AI is entering a new phase, moving beyond clever assistants and evolving into systems that actually make decisions and take action. AI agents offer businesses the chance to redefine how they operate – moving from hype to a necessity to achieve business goals. Board executives are driving immense expectations for businesses to adopt these tools to stay ahead. Yet, many are still navigating their own insecurities and fears of how to handle the tools responsibly. Beyond the fear of missing out, many are worried about the possibility of losing control as they try to ride the upcoming agentic wave.
Without the right foundations, skills or tools to keep up with the rapid AI advancements, AI adoption can in fact spring to chaos leading to technical debt and ‘agent sprawl’. The key to unlocking AI value creation is not just the process of innovating, but most importantly establishing control and avoiding chaos. For businesses to truly ride the agentic wave, this requires central control that ultimately allows scalability.
Board pressure to deliver
Businesses are scaling faster than ever and on top of this, LLM developers are introducing new AI models in the market at an ever-growing pace – with these new models comes new strengths. From initiating actions to automating complex workflows, agentic AI is proving to be a top productivity driver and competitive differentiator. As businesses capitalise on ever-more powerful AI models, the expectation for businesses now is not only to implement models but also for those models to deliver results.
Research shows that 74% of CEOs worldwide admit they’ll lose their job within two years if they don’t deliver measurable AI business gains. On top of this, talent is also gravitating towards companies doing groundbreaking AI work. As a result, businesses that fail to embrace agents AI risk losing out to their competitors, which heightens boardroom pressures.
However, addressing the pressure to deliver results quickly is not straight forward, especially when it comes to building agents that address complex business needs.
Why building AI agents presents a challenge
Building AI agents differs from simply creating a chatbot, for example. AI agents are designed to take action, including automating business decisions and powering cross-functional workflows. To ensure that AI agents function properly, it is important that they are built correctly. The way many businesses build agents is by using popular code-based frameworks, such as LlamaIndex or LangChain, to programme how an agent should operate. While these frameworks are effective for developers, the risk is that business users are often excluded from the development process.

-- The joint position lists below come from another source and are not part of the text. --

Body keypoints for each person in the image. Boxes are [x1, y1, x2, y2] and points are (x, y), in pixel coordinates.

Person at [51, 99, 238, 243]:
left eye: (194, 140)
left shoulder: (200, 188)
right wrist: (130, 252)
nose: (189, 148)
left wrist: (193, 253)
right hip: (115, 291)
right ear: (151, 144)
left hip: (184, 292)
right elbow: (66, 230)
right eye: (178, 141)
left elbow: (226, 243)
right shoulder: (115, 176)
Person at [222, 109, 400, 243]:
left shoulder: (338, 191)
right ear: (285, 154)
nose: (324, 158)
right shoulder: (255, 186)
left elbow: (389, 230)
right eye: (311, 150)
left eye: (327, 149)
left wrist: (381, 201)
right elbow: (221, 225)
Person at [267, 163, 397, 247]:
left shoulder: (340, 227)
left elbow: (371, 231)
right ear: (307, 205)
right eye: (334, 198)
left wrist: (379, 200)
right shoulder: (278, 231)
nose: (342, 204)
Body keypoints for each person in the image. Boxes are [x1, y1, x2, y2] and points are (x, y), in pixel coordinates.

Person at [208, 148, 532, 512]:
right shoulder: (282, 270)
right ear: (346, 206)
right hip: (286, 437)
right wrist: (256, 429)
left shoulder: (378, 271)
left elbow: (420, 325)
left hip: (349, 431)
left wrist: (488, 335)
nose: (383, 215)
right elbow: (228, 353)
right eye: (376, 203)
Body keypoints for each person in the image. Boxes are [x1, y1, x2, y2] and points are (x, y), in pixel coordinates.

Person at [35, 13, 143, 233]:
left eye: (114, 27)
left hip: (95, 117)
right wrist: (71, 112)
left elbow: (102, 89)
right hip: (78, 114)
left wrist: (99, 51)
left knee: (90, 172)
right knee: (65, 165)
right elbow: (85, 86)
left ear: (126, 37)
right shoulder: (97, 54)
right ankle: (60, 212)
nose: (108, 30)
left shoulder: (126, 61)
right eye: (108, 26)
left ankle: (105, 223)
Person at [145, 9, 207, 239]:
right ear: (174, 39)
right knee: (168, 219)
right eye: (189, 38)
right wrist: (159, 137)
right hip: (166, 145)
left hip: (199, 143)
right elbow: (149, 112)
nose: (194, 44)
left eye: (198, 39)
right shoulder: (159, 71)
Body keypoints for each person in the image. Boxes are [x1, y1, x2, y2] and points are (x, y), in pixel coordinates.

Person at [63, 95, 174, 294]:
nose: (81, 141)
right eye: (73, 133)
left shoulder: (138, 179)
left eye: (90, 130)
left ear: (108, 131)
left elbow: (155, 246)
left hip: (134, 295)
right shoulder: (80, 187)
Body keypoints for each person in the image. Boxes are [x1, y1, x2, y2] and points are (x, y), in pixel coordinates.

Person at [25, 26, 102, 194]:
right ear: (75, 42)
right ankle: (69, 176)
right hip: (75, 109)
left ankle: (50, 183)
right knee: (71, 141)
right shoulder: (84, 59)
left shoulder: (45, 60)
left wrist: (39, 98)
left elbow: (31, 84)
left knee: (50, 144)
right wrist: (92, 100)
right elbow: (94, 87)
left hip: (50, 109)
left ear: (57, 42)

AI agents are often implemented into businesses to automate parts of the business process, meaning that the people who are well versed and knowledgeable on business processes, need to be involved in creating the agents.
For agentic AI to succeed within a business, domain experts must be empowered to participate in or lead agent development. Their expertise ensures that the right processes are automated and ensure the AI value creation needed is delivered.
Without experts in the development process, businesses risk bottlenecks and misaligned agents against real business needs.
Losing control to the ‘agent sprawl’
Businesses push forward to deploy AI agents, yet many CEOs remain hesitant. Our latest study shows that 37% of CEOs say their companies have delayed AI initiatives due to fears of potential failure. As AI agents are designed to be autonomous in completing tasks while still maintaining flexibility, this presents a risk. Without clear guardrails and capabilities to monitor an agent’s performance, diagnose issues and then rectify them, this becomes dangerous to the business.
As businesses face pressure to deliver AI results fast and the use of AI agents proliferates across the business, teams often end up experimenting in silos. As a result, IT teams can’t keep up with creations and lose visibility. The growing momentum of agentic AI use in the business slowly gets buried under technical debt and operational risk. What once was a promising use case risks becoming a series of disconnected tools that cannot be governed or controlled.
Without clear guardrails in place to stop ‘agent sprawl’, this could have a reverse impact on business, leaving CEOs exposed to the sentiment that their AI strategies are out of their control.
For this reason, businesses need systems to control and monitor agents, both for the first few agents developed, and also encompassing the scaled level for potentially thousands of agents which might be operating within a business.
Scaling the right wave
The good news is that with the right structures in place, businesses can scale AI agents safely and effectively. To achieve these outcomes, businesses must build with intention. This means moving beyond siloed experiments to applying an architecture and system that can support long term goals.
A crucial factor to help businesses scale is the idea of flexibility and the option to choose between different technologies. With new AI models entering the market and offering specialised capabilities, businesses should be empowered to shift from a single vendor lock-in to embracing the option to operate between multiple models using an LLM Mesh. The flexibility to operate between a range of models within a single agent will drive business value and a competitive edge. Business can also use different LLM models from different vendors to build a range of agents with specific functions. With LLM Mesh, businesses can ride the wave of AI models while preparing for future changes.
From control to creation
Agentic AI is here and it’s moving fast. There is a strong market demand for businesses to deliver high levels of automation and businesses are pressured to have this figured out to avoid underperforming.
While the opportunity is massive, so are the stakes. Business leaders must embrace this shift boldly, but without letting go of control. The wave is coming and businesses that can not only ride that wave but to get ahead of it, are going to be successful in the years to come.